Wednesday, June 16, 2010

my security blanket


for the past four years i've had boyfriends and lived in far-away places. it is my security blanket against the world. it is my way of being sheltered.

find myself crying my eyes out as i count down the days. clinging to this beautiful person next to me. i know its for the better, but what else can you do when someone is taking your security blanket away from you?

these past two years i've been particularly well off. my boyfriend is the kind any woman in her right mind would marry in a second. sensitive, thoughtful, the best listener in the world, engaged, can carry on a conversation with anyone, poly-lingual, handsome, smart, compassionate, self-less, generous, traveled, confident, it goes on and on. hell, he's even a photographer and artist. ??? too good to be true, right? perhaps it will hit me when he leaves me in new york in two weeks. not right away. but a couple weeks later.

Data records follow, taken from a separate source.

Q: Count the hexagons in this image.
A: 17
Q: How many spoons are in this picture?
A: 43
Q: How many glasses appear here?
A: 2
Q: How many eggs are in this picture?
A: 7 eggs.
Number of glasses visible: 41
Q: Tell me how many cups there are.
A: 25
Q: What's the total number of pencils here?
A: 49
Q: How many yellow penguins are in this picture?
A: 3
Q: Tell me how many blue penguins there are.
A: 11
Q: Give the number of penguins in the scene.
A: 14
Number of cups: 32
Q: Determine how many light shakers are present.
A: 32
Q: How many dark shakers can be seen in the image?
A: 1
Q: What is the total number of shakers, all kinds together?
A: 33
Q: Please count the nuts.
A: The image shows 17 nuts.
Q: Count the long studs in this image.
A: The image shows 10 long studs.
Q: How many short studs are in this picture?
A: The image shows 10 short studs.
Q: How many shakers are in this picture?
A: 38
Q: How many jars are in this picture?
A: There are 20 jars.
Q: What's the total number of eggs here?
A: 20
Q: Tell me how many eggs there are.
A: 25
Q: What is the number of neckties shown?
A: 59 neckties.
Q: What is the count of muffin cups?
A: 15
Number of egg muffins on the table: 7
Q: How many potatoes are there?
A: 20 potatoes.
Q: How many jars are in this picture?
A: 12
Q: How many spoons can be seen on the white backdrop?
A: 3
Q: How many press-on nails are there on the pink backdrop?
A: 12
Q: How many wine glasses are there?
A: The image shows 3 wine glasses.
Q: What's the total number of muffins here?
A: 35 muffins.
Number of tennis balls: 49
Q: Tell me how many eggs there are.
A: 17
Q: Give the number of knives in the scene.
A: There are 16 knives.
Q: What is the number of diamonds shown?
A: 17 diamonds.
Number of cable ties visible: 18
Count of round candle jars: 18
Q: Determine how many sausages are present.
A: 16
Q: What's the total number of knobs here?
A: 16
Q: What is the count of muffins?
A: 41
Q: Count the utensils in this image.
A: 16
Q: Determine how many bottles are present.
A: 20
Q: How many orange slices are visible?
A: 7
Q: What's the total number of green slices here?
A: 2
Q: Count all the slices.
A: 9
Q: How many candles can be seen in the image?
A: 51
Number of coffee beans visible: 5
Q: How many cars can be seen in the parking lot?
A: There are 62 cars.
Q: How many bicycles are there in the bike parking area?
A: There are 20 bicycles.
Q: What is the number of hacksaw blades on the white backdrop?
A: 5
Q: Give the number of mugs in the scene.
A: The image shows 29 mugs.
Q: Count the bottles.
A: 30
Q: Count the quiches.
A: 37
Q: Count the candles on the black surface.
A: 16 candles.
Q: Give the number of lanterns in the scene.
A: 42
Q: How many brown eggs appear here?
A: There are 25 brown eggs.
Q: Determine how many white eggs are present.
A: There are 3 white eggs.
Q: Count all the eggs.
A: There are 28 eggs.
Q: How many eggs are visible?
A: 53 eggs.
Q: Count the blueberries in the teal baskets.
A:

when i sit across from him at a table over dinner and he's chatting away with our co-worker next to him - having an engaged, adult conversation. i know this is what he needs - a sophisticated woman. someone who's comfortable in their own skin. sincere about their work. an adult. i sit at the table feeling like their teenage kid, interjecting their serious conversation with questions that have nothing to do with what anyone is talking about. "where'd you get that shirt? did you buy it at the same place? in cairo?" i hear myself and cringe. what's wrong with me?

he will find that person. the person who is on the same page as him - who is comfortable with life. who never panics or can't sleep from anxiety. they will have children together. i can't be that person right now. not until i fling off the security blanket and go do what i have to do. give me four years. then, i'll be ready. i swear.